Collection entries
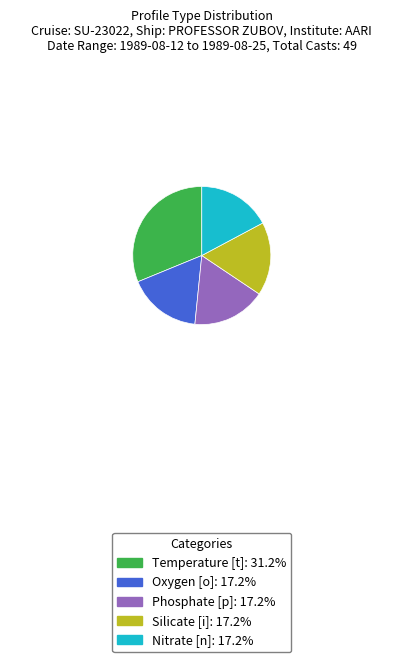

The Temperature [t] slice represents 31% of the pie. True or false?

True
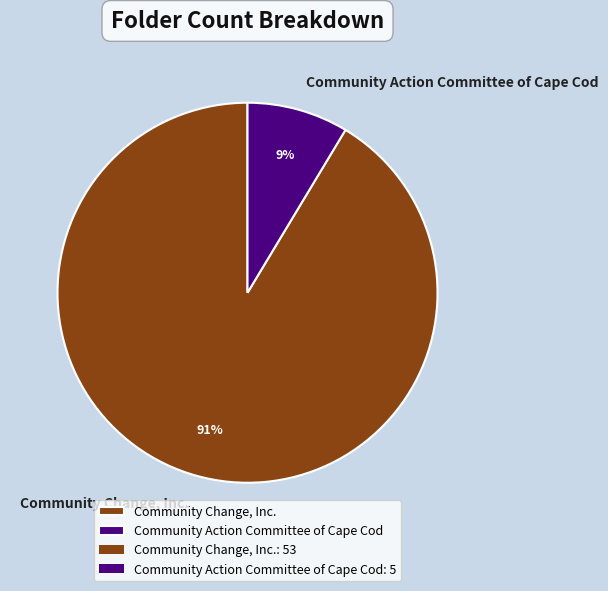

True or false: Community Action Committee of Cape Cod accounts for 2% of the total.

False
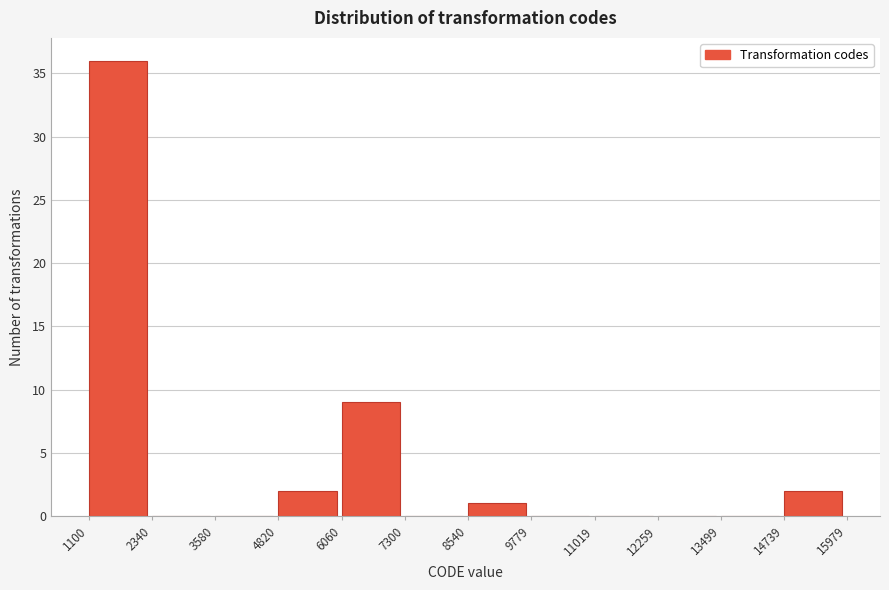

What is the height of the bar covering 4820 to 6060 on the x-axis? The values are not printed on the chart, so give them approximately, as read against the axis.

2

* **Exercise directions**:
Set down every line of the records above word for word, leaving out the pictures.

* **Answer box**:
The Temperature [t] slice represents 31% of the pie. True or false?

True

True or false: Community Action Committee of Cape Cod accounts for 2% of the total.

False

What is the height of the bar covering 4820 to 6060 on the x-axis? The values are not printed on the chart, so give them approximately, as read against the axis.

2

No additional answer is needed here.